Request: Number of lines with "SetWindowSizeToContentPropertyCODE" in the data: give that figure by itself.

[Start of section]

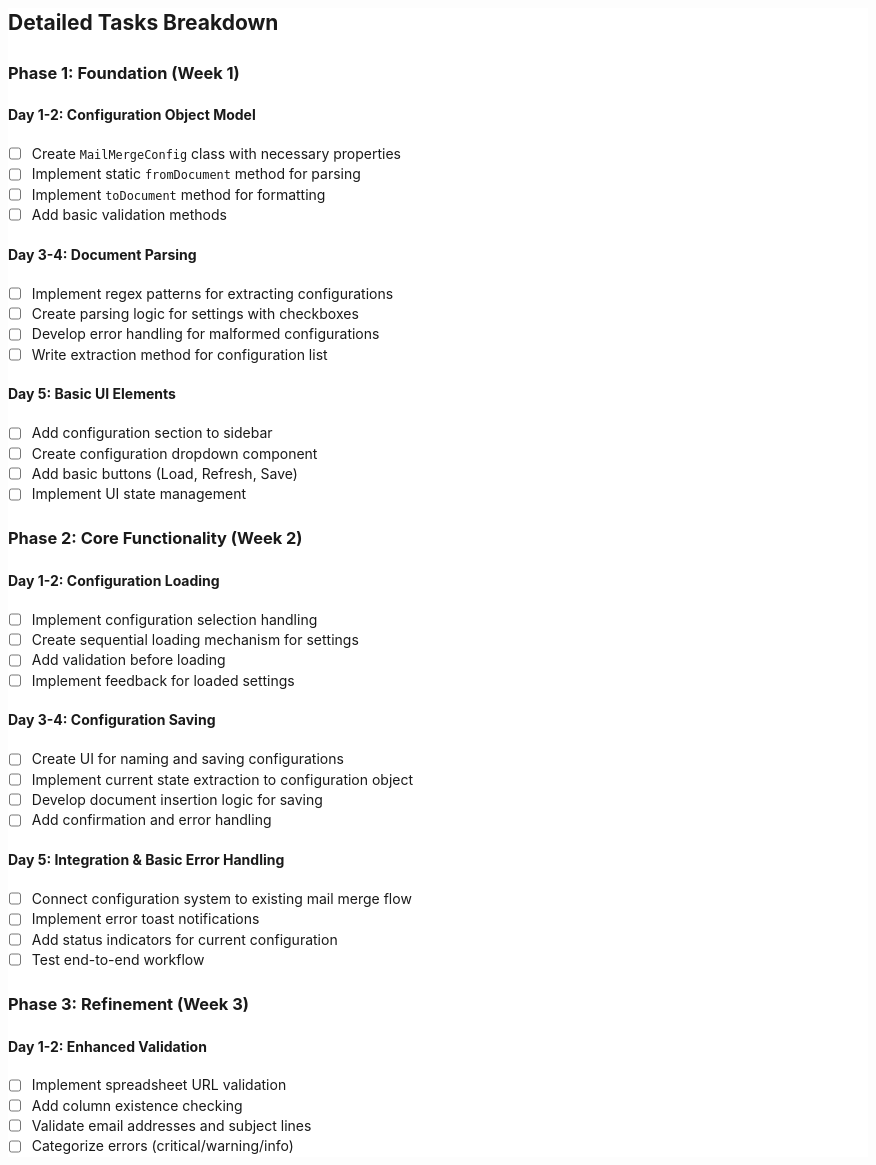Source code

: ## Detailed Tasks Breakdown

### Phase 1: Foundation (Week 1)

#### Day 1-2: Configuration Object Model
- [ ] Create `MailMergeConfig` class with necessary properties
- [ ] Implement static `fromDocument` method for parsing
- [ ] Implement `toDocument` method for formatting
- [ ] Add basic validation methods

#### Day 3-4: Document Parsing
- [ ] Implement regex patterns for extracting configurations
- [ ] Create parsing logic for settings with checkboxes
- [ ] Develop error handling for malformed configurations
- [ ] Write extraction method for configuration list

#### Day 5: Basic UI Elements
- [ ] Add configuration section to sidebar
- [ ] Create configuration dropdown component
- [ ] Add basic buttons (Load, Refresh, Save)
- [ ] Implement UI state management

### Phase 2: Core Functionality (Week 2)

#### Day 1-2: Configuration Loading
- [ ] Implement configuration selection handling
- [ ] Create sequential loading mechanism for settings
- [ ] Add validation before loading
- [ ] Implement feedback for loaded settings

#### Day 3-4: Configuration Saving
- [ ] Create UI for naming and saving configurations
- [ ] Implement current state extraction to configuration object
- [ ] Develop document insertion logic for saving
- [ ] Add confirmation and error handling

#### Day 5: Integration & Basic Error Handling
- [ ] Connect configuration system to existing mail merge flow
- [ ] Implement error toast notifications
- [ ] Add status indicators for current configuration
- [ ] Test end-to-end workflow

### Phase 3: Refinement (Week 3)

#### Day 1-2: Enhanced Validation
- [ ] Implement spreadsheet URL validation
- [ ] Add column existence checking
- [ ] Validate email addresses and subject lines
- [ ] Categorize errors (critical/warning/info)
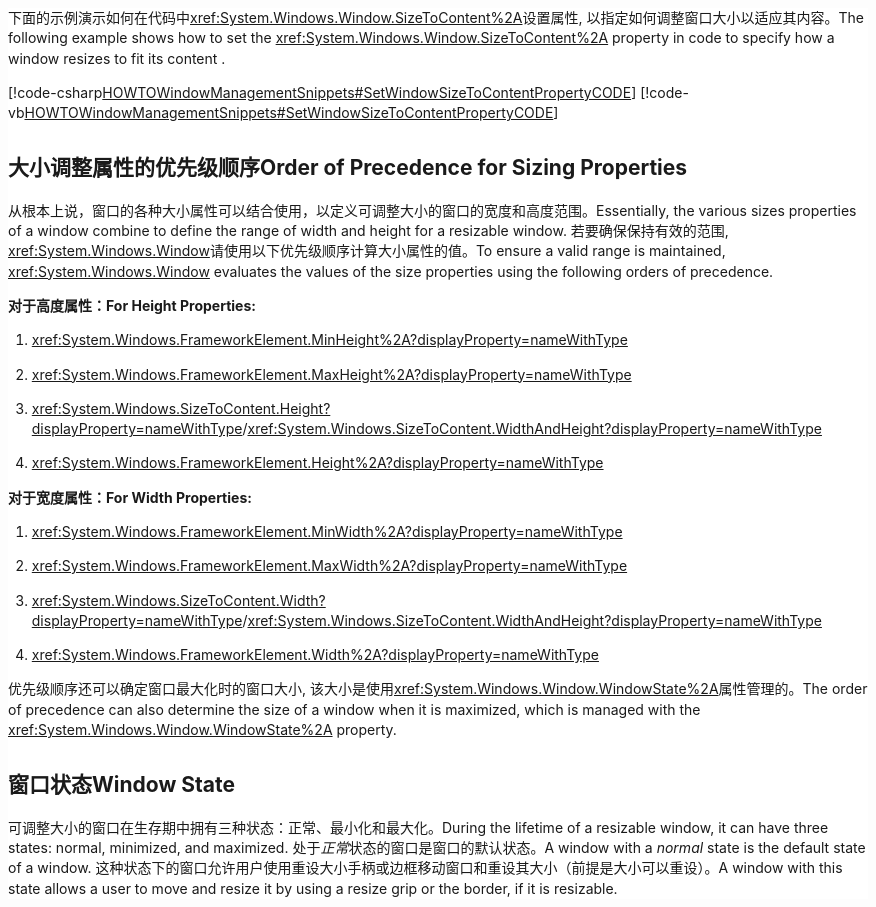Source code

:  <span data-ttu-id="dc9b0-279">下面的示例演示如何在代码中<xref:System.Windows.Window.SizeToContent%2A>设置属性, 以指定如何调整窗口大小以适应其内容。</span><span class="sxs-lookup"><span data-stu-id="dc9b0-279">The following example shows how to set the <xref:System.Windows.Window.SizeToContent%2A> property in code to specify how a window resizes to fit its content    .</span></span>
  
 [!code-csharp[HOWTOWindowManagementSnippets#SetWindowSizeToContentPropertyCODE](~/samples/snippets/csharp/VS_Snippets_Wpf/HOWTOWindowManagementSnippets/CSharp/MainWindow.xaml.cs#setwindowsizetocontentpropertycode)]
 [!code-vb[HOWTOWindowManagementSnippets#SetWindowSizeToContentPropertyCODE](~/samples/snippets/visualbasic/VS_Snippets_Wpf/HOWTOWindowManagementSnippets/visualbasic/mainwindow.xaml.vb#setwindowsizetocontentpropertycode)]  
  
<a name="OrderOfPrecedence"></a>   
## <a name="order-of-precedence-for-sizing-properties"></a><span data-ttu-id="dc9b0-280">大小调整属性的优先级顺序</span><span class="sxs-lookup"><span data-stu-id="dc9b0-280">Order of Precedence for Sizing Properties</span></span>  
 <span data-ttu-id="dc9b0-281">从根本上说，窗口的各种大小属性可以结合使用，以定义可调整大小的窗口的宽度和高度范围。</span><span class="sxs-lookup"><span data-stu-id="dc9b0-281">Essentially, the various sizes properties of a window combine to define the range of width and height for a resizable window.</span></span> <span data-ttu-id="dc9b0-282">若要确保保持有效的范围, <xref:System.Windows.Window>请使用以下优先级顺序计算大小属性的值。</span><span class="sxs-lookup"><span data-stu-id="dc9b0-282">To ensure a valid range is maintained, <xref:System.Windows.Window> evaluates the values of the size properties using the following orders of precedence.</span></span>  
  
 <span data-ttu-id="dc9b0-283">**对于高度属性：**</span><span class="sxs-lookup"><span data-stu-id="dc9b0-283">**For Height Properties:**</span></span>  
  
1. <xref:System.Windows.FrameworkElement.MinHeight%2A?displayProperty=nameWithType>
  
2. <xref:System.Windows.FrameworkElement.MaxHeight%2A?displayProperty=nameWithType>
  
3. <xref:System.Windows.SizeToContent.Height?displayProperty=nameWithType>/<xref:System.Windows.SizeToContent.WidthAndHeight?displayProperty=nameWithType>
  
4. <xref:System.Windows.FrameworkElement.Height%2A?displayProperty=nameWithType>  
  
 <span data-ttu-id="dc9b0-284">**对于宽度属性：**</span><span class="sxs-lookup"><span data-stu-id="dc9b0-284">**For Width Properties:**</span></span>  
  
1. <xref:System.Windows.FrameworkElement.MinWidth%2A?displayProperty=nameWithType>
  
2. <xref:System.Windows.FrameworkElement.MaxWidth%2A?displayProperty=nameWithType>
  
3. <xref:System.Windows.SizeToContent.Width?displayProperty=nameWithType>/<xref:System.Windows.SizeToContent.WidthAndHeight?displayProperty=nameWithType>
  
4. <xref:System.Windows.FrameworkElement.Width%2A?displayProperty=nameWithType>  
  
 <span data-ttu-id="dc9b0-285">优先级顺序还可以确定窗口最大化时的窗口大小, 该大小是使用<xref:System.Windows.Window.WindowState%2A>属性管理的。</span><span class="sxs-lookup"><span data-stu-id="dc9b0-285">The order of precedence can also determine the size of a window when it is maximized, which is managed with the <xref:System.Windows.Window.WindowState%2A> property.</span></span>  
  
<a name="WindowState"></a>   
## <a name="window-state"></a><span data-ttu-id="dc9b0-286">窗口状态</span><span class="sxs-lookup"><span data-stu-id="dc9b0-286">Window State</span></span>  
 <span data-ttu-id="dc9b0-287">可调整大小的窗口在生存期中拥有三种状态：正常、最小化和最大化。</span><span class="sxs-lookup"><span data-stu-id="dc9b0-287">During the lifetime of a resizable window, it can have three states: normal, minimized, and maximized.</span></span> <span data-ttu-id="dc9b0-288">处于*正常*状态的窗口是窗口的默认状态。</span><span class="sxs-lookup"><span data-stu-id="dc9b0-288">A window with a *normal* state is the default state of a window.</span></span> <span data-ttu-id="dc9b0-289">这种状态下的窗口允许用户使用重设大小手柄或边框移动窗口和重设其大小（前提是大小可以重设）。</span><span class="sxs-lookup"><span data-stu-id="dc9b0-289">A window with this state allows a user to move and resize it by using a resize grip or the border, if it is resizable.</span></span>  
  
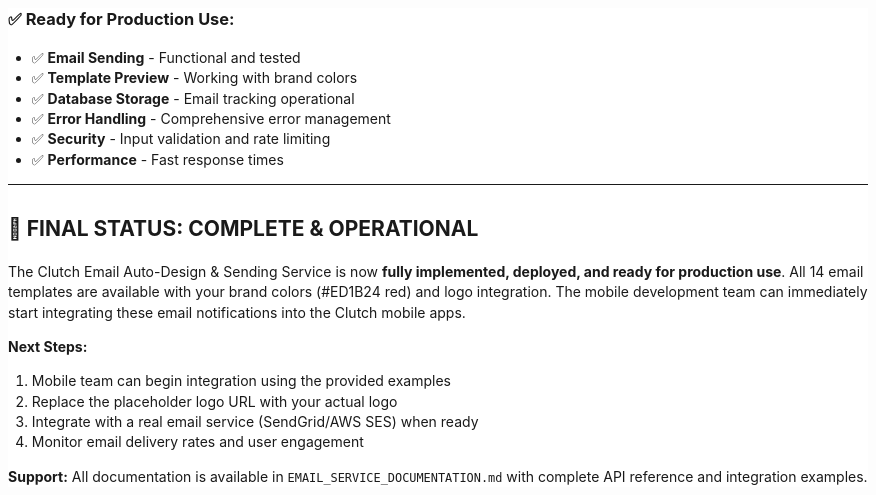### ✅ **Ready for Production Use:**
- ✅ **Email Sending** - Functional and tested
- ✅ **Template Preview** - Working with brand colors
- ✅ **Database Storage** - Email tracking operational
- ✅ **Error Handling** - Comprehensive error management
- ✅ **Security** - Input validation and rate limiting
- ✅ **Performance** - Fast response times

---

## 🎯 **FINAL STATUS: COMPLETE & OPERATIONAL**

The Clutch Email Auto-Design & Sending Service is now **fully implemented, deployed, and ready for production use**. All 14 email templates are available with your brand colors (#ED1B24 red) and logo integration. The mobile development team can immediately start integrating these email notifications into the Clutch mobile apps.

**Next Steps:**
1. Mobile team can begin integration using the provided examples
2. Replace the placeholder logo URL with your actual logo
3. Integrate with a real email service (SendGrid/AWS SES) when ready
4. Monitor email delivery rates and user engagement

**Support:** All documentation is available in `EMAIL_SERVICE_DOCUMENTATION.md` with complete API reference and integration examples.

[End of section]

Output: 2